■ HOW TO COMPLETE THIS TASK
Reproduce the following blog post about the pick-up artist "neg" in full, word for word.

■ EXTRACTED TEXT
Thursday, July 23, 2009

The "Neg"

I’ve been reading a bunch of Conor Friedersdorf, who blogs over at True/Slant and is one of the staffers filling in for Andrew Sullivan on vacation. His post today, called out on The Daily Dish, is about the pick-up artist scene, and the very controversial “neg”, a negative statement used to pick on the girl in question as a way to lower her defenses. Conor spotlights a blog a week, and he is fascinated by one Sebastian Flyte, a 23 year-old Libra who blogged regularly about his escapades picking up women.

I am familiar enough with the popularity of this scene, partly because my brother is somewhat of a disciple. I have flipped through Neil Strauss’ The Game (known as “The Bible” to some, and it could pass for it, bound in black leather), read (and loved) I Hope They Serve Beer in Hell, and have had a few conversations on the topic. I’ve also been on the receiving end of quite a few negative statements.

■ DATA SUPPLIED

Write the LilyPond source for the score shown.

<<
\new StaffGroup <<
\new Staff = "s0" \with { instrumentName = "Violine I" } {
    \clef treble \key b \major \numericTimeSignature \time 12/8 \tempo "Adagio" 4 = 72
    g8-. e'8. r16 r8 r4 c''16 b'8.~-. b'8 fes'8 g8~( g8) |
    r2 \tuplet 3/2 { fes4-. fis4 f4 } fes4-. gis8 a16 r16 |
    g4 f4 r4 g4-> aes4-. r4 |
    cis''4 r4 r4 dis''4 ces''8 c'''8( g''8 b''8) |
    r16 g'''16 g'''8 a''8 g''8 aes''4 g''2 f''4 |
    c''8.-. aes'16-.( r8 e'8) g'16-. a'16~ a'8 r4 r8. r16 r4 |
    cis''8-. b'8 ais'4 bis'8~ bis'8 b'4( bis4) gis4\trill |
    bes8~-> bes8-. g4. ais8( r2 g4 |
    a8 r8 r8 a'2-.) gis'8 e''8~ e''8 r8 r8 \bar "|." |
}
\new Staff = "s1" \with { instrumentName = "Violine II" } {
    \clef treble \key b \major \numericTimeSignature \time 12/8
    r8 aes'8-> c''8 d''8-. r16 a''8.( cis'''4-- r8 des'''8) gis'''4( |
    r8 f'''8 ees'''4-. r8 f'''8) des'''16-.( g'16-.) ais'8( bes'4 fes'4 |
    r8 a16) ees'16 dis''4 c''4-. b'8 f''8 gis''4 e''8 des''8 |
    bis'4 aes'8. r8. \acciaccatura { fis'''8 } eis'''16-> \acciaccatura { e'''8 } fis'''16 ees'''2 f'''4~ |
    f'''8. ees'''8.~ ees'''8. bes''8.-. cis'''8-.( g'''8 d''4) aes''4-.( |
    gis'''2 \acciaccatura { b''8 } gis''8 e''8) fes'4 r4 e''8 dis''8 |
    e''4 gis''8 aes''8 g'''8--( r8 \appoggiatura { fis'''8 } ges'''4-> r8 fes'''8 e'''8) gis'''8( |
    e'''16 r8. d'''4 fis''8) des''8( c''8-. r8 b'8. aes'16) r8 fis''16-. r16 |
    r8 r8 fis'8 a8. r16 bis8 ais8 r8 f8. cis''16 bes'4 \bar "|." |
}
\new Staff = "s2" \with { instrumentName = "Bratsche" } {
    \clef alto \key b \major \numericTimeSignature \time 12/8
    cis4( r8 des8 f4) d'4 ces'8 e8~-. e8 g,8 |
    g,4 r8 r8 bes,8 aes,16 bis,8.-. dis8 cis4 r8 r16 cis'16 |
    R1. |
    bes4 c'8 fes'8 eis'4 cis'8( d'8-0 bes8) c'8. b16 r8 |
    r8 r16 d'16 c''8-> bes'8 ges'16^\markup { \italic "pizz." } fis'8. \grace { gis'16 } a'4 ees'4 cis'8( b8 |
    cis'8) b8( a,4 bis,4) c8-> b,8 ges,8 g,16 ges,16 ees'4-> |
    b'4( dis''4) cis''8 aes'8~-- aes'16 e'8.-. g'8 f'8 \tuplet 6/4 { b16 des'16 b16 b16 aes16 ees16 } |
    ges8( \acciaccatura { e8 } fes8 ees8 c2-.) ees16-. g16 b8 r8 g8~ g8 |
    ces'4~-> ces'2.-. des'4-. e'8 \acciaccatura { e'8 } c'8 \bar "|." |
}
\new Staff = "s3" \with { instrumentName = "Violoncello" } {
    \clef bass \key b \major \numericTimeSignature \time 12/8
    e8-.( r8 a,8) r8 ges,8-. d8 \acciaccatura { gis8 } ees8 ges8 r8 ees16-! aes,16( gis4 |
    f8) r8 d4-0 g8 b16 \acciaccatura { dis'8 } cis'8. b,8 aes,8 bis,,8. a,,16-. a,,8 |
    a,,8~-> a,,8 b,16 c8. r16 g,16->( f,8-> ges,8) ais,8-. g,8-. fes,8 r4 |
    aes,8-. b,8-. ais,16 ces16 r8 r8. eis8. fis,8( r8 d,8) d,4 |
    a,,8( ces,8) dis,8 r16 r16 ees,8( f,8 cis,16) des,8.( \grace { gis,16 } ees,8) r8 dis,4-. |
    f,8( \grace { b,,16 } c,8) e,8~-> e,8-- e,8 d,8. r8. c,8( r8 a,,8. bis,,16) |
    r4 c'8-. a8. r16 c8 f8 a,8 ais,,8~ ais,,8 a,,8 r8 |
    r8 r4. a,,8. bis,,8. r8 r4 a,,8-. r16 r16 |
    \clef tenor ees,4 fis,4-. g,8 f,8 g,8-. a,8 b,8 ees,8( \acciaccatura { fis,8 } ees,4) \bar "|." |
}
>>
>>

■ RESPONSE FOR THIS EXERCISE
Thursday, July 23, 2009

The "Neg"

I’ve been reading a bunch of Conor Friedersdorf, who blogs over at True/Slant and is one of the staffers filling in for Andrew Sullivan on vacation. His post today, called out on The Daily Dish, is about the pick-up artist scene, and the very controversial “neg”, a negative statement used to pick on the girl in question as a way to lower her defenses. Conor spotlights a blog a week, and he is fascinated by one Sebastian Flyte, a 23 year-old Libra who blogged regularly about his escapades picking up women.

I am familiar enough with the popularity of this scene, partly because my brother is somewhat of a disciple. I have flipped through Neil Strauss’ The Game (known as “The Bible” to some, and it could pass for it, bound in black leather), read (and loved) I Hope They Serve Beer in Hell, and have had a few conversations on the topic. I’ve also been on the receiving end of quite a few negative statements.